Some websites use faceted filtering with multi-select within facets and provide complex conditional faceted filtering. Dell, AT&T, Buy.com, Ford, Maytag, Blue Nile, Kayak, and eBay (eBay uses both links and checkboxes) feature such a UI. Faceted filtering with multi-select elements provides the most flexibility but is accompanied with increased visual density and logical complexity.
Some websites incorporate a hybrid design that offers a bit of both. Ebay Express offers single-select faceted filtering with links as its primary mechanism. But they subtly add a “more choices” link within each facet that allows you to multi-select. Yahoo Autos Carfinder has mutli-select elements with item counts. While logically it is somewhat complex how the item counts are calculated, it seems to fall in line with users’ expectations when actually trying to find a car.

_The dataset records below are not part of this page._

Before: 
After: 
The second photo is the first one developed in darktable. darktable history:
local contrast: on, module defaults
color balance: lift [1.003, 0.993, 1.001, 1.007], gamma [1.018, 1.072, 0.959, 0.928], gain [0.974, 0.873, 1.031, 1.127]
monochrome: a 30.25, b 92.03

The adoption of faceted filtering with links across the web is compelling. It indicates a widespread endorsement of the design and users have built a familiarity with it. While faceted filtering with checkboxes and other form controls can provide finer results, it is accompanied by significant UI complexities. You can see various implementations of faceted filtering in this Flickr screenshot colllection.
Slice-n-Dice or Puree?
Faceted filtering helps users manage large amounts of information. Do you need to slice-n-dice or puree? If you can only filter by selecting one value per facet (slice-n-dice), can you efficiently accomplish your ultimate task or do you need to select multiple values per facet, across facets (puree). The former can be done simply with links while the latter may require a complex combination of form controls with all facets values always persistent.
The potential benefit of finer filtering has to offset the drawbacks of the more taxing UI required to support it. Even if a segment of users requires such advanced functionality, you should consider the difficulty that will be imposed across all users, across all tasks. And as with any UI design, designing for the exception at the expense of the majority is a mistake. Sure a user may have to filter by some by some cryptic, complex combination occasionally, but do you really want to subject all users to the design overhead that would be required to support that user’s minority need? By understanding the users’ needs and the information space, you can best design a UI that optimally supports faceted filtering.